А утром я увидел картину, которая мне не понравилась. Только вышел на улицу, гляжу - идут два солдата обнявшись, у каждого автомат за спиной и, показалось мне, заметно навеселе. У одного забинтована и еще кровоточит голова - бинт в свежей крови, из-под него выглядывают черные глаза и кавказские усы. У другого завязаны обе руки и шея. И фигура другого показалась знакомой. "Вот свинья, - подумал, - я этому Огородникову орден собираюсь вручить, а он пьяный около моего штаба ходит".

Только хотел прикрикнуть на них, как оба повернули головы в мою сторону, один приложил руку к козырьку, а другой прижал забинтованные руки по швам и прошли мимо меня строевым шагом, грохая по булыжнику тяжелыми немецкими сапогами, высекая при этом искры.

"Ну, - подумал я, - хоть и навеселе, а дисциплину не забывают". Поэтому не только не стал их наказывать, а даже руку к козырьку приложил: на отдание чести ответил.

Часа через два меня срочно вызвал к себе командарм. Когда я выехал к нему, то на соседней улице снова увидел знакомых солдат. Через всю проезжую часть, разбитую снарядами и гусеницами танков, засыпанную и залепленную землей, осколками и грязью, была проложена широкая блестящая дорожка из голубого шелка. Я сказал водителю, чтобы остановился. Солдат с забинтованной головой кричал через дорогу:

- Слюши, Огородников!

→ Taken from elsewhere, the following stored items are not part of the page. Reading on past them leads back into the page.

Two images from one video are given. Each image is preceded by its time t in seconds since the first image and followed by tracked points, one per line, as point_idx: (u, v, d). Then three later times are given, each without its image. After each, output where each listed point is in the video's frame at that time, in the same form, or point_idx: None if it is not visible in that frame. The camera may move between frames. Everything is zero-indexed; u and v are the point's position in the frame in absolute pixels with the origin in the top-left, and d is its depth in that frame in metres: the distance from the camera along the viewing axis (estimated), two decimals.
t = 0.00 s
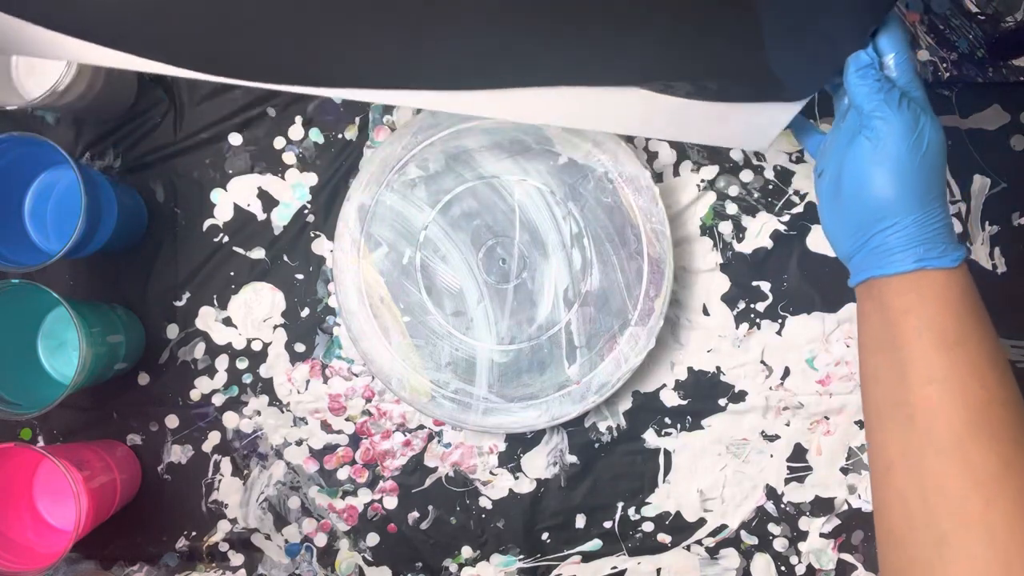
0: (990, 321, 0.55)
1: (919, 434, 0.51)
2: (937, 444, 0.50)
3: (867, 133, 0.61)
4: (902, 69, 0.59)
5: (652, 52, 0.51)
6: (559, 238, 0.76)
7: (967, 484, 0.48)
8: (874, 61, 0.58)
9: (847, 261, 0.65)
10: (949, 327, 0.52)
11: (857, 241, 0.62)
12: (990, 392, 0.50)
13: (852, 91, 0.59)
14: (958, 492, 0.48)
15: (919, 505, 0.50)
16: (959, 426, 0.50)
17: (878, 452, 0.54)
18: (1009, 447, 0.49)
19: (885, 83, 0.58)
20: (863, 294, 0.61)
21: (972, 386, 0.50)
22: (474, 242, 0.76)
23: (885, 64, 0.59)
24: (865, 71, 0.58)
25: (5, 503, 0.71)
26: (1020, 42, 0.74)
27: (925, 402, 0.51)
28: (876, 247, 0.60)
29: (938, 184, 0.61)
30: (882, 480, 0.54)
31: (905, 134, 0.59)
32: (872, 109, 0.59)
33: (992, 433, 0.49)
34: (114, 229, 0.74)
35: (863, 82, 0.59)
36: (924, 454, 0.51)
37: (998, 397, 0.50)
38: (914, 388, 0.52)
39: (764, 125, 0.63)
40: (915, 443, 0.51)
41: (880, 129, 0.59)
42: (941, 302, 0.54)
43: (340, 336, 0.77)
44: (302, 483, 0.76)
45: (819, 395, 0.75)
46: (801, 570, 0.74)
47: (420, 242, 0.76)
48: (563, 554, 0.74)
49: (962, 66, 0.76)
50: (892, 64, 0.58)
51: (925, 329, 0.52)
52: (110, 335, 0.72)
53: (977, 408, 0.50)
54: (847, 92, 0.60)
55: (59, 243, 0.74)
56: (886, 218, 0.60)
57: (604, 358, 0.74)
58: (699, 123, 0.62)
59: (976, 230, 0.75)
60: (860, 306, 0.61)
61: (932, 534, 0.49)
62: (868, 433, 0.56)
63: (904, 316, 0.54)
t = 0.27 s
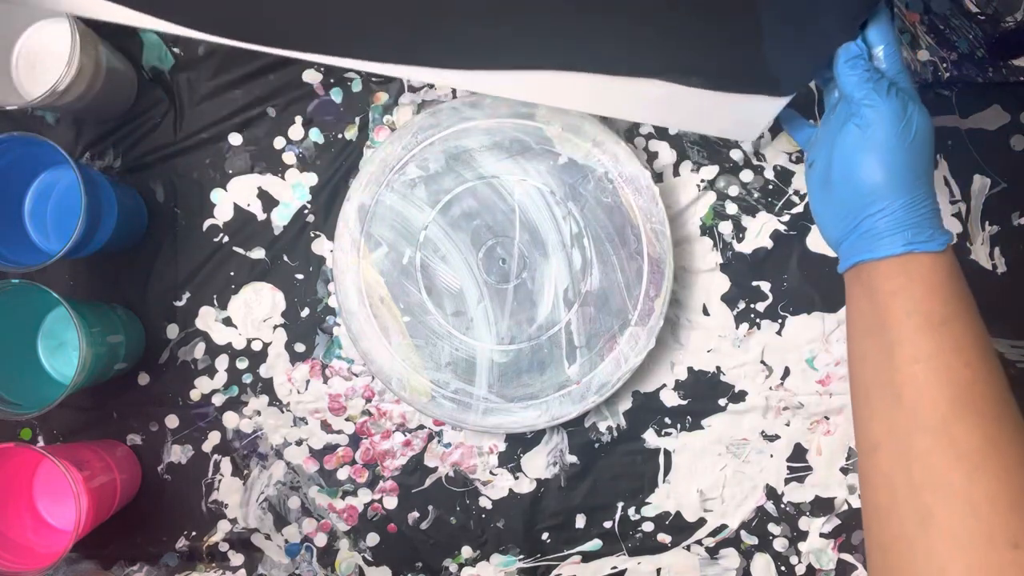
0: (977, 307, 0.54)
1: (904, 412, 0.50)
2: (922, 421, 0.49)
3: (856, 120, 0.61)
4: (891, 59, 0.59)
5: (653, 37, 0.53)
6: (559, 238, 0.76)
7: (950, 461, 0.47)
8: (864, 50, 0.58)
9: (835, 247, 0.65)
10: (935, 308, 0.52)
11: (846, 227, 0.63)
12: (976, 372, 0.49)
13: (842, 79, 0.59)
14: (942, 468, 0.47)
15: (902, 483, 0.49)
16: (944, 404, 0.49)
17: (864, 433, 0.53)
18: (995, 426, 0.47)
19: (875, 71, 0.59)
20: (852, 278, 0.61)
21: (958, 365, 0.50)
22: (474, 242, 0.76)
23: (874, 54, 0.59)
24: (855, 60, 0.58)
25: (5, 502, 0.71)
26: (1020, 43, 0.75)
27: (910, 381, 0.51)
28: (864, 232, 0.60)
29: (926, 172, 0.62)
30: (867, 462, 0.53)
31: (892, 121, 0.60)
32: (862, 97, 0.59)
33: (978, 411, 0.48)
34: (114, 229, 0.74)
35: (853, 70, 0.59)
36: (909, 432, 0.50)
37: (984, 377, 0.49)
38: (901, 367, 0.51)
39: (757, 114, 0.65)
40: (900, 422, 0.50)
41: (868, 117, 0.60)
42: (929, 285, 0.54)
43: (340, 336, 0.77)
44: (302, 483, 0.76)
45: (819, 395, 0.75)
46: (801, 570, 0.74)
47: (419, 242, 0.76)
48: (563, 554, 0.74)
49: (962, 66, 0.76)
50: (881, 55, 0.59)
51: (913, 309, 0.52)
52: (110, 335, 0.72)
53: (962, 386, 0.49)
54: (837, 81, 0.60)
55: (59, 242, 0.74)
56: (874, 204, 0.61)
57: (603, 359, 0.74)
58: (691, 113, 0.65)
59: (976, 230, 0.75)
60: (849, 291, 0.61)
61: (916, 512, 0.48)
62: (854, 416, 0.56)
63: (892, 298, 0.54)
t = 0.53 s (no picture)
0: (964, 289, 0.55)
1: (892, 387, 0.50)
2: (910, 396, 0.49)
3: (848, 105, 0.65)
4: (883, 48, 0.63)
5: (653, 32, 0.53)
6: (559, 238, 0.76)
7: (938, 435, 0.47)
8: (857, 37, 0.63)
9: (825, 232, 0.67)
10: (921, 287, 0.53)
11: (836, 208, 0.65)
12: (963, 348, 0.49)
13: (836, 64, 0.64)
14: (929, 442, 0.47)
15: (890, 459, 0.49)
16: (932, 379, 0.49)
17: (851, 412, 0.53)
18: (982, 403, 0.47)
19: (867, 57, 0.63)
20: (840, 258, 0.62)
21: (947, 342, 0.50)
22: (474, 243, 0.76)
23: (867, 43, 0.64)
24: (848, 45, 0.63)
25: (5, 502, 0.71)
26: (1020, 43, 0.75)
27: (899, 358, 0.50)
28: (857, 210, 0.62)
29: (916, 158, 0.64)
30: (853, 441, 0.52)
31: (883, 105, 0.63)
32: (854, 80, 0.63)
33: (965, 389, 0.48)
34: (115, 229, 0.74)
35: (845, 55, 0.63)
36: (897, 407, 0.49)
37: (970, 354, 0.49)
38: (889, 345, 0.51)
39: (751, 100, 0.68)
40: (887, 399, 0.50)
41: (861, 100, 0.64)
42: (915, 266, 0.55)
43: (340, 336, 0.77)
44: (302, 483, 0.76)
45: (819, 394, 0.75)
46: (801, 570, 0.74)
47: (419, 242, 0.76)
48: (564, 554, 0.74)
49: (962, 66, 0.76)
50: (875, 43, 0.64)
51: (902, 289, 0.53)
52: (110, 335, 0.72)
53: (950, 362, 0.49)
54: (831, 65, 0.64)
55: (59, 242, 0.74)
56: (867, 184, 0.63)
57: (604, 359, 0.74)
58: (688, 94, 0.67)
59: (976, 229, 0.75)
60: (837, 271, 0.62)
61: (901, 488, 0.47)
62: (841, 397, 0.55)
63: (883, 278, 0.55)
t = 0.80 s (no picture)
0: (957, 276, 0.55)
1: (885, 371, 0.50)
2: (902, 379, 0.49)
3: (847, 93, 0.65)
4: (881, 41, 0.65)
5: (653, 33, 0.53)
6: (560, 238, 0.76)
7: (929, 417, 0.47)
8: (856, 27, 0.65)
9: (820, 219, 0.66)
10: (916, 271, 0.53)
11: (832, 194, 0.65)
12: (955, 333, 0.50)
13: (836, 52, 0.65)
14: (920, 425, 0.47)
15: (880, 440, 0.49)
16: (924, 363, 0.49)
17: (843, 396, 0.53)
18: (977, 387, 0.47)
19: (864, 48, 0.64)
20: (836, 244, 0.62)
21: (939, 327, 0.50)
22: (475, 242, 0.76)
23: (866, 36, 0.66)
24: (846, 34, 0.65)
25: (5, 503, 0.71)
26: (1020, 43, 0.75)
27: (892, 341, 0.51)
28: (853, 193, 0.62)
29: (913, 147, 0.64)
30: (844, 425, 0.52)
31: (880, 94, 0.64)
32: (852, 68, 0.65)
33: (956, 373, 0.48)
34: (115, 229, 0.74)
35: (844, 44, 0.65)
36: (889, 389, 0.49)
37: (963, 339, 0.49)
38: (883, 329, 0.51)
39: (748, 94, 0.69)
40: (882, 382, 0.50)
41: (860, 87, 0.65)
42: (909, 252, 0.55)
43: (340, 336, 0.77)
44: (302, 483, 0.76)
45: (819, 395, 0.75)
46: (801, 570, 0.74)
47: (420, 242, 0.76)
48: (564, 554, 0.74)
49: (962, 66, 0.76)
50: (877, 36, 0.65)
51: (897, 275, 0.53)
52: (110, 335, 0.72)
53: (942, 345, 0.49)
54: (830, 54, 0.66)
55: (59, 242, 0.74)
56: (863, 168, 0.63)
57: (603, 359, 0.74)
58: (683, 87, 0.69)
59: (976, 230, 0.75)
60: (832, 256, 0.62)
61: (893, 469, 0.47)
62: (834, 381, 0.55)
63: (880, 264, 0.55)
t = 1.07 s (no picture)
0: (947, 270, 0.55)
1: (876, 364, 0.50)
2: (893, 371, 0.49)
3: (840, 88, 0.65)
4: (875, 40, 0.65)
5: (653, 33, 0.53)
6: (559, 238, 0.76)
7: (920, 410, 0.47)
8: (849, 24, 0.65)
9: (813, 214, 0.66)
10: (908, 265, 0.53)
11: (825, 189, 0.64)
12: (946, 326, 0.50)
13: (829, 48, 0.65)
14: (912, 418, 0.47)
15: (871, 434, 0.49)
16: (916, 357, 0.49)
17: (834, 389, 0.53)
18: (968, 384, 0.48)
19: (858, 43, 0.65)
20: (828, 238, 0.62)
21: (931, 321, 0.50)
22: (474, 243, 0.76)
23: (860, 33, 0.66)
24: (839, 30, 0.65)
25: (5, 503, 0.71)
26: (1020, 42, 0.75)
27: (884, 335, 0.50)
28: (845, 187, 0.62)
29: (906, 142, 0.64)
30: (835, 417, 0.52)
31: (873, 89, 0.64)
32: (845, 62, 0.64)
33: (947, 367, 0.48)
34: (115, 229, 0.74)
35: (837, 39, 0.65)
36: (880, 383, 0.49)
37: (954, 333, 0.50)
38: (874, 322, 0.51)
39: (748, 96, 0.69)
40: (873, 376, 0.50)
41: (853, 82, 0.64)
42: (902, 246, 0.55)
43: (340, 336, 0.77)
44: (302, 483, 0.76)
45: (819, 395, 0.75)
46: (801, 570, 0.74)
47: (419, 242, 0.76)
48: (563, 554, 0.74)
49: (962, 66, 0.76)
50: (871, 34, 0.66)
51: (889, 269, 0.53)
52: (110, 335, 0.72)
53: (932, 338, 0.49)
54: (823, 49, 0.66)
55: (59, 242, 0.74)
56: (855, 162, 0.63)
57: (603, 359, 0.74)
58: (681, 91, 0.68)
59: (976, 230, 0.75)
60: (825, 251, 0.61)
61: (883, 463, 0.47)
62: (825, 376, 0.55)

Иди ко мне, дорогой! Иди, я тебя прошу!

И Огородников, не замечая меня, наступил сапогом на голубой шелк и пошел, пошатываясь и вдавливая его в грязь тяжелыми сапогами. Так он перешел всю улицу, выкрикивая своему другу громко, восторженно и дико:

- Спасибо, друг! Вовек не забуду! Услужил! Никогда по шелку не ходил!

А кавказец его подбадривал:

- Слюши, Огородников, ты похож на министра иностранных дел! Как капля воды!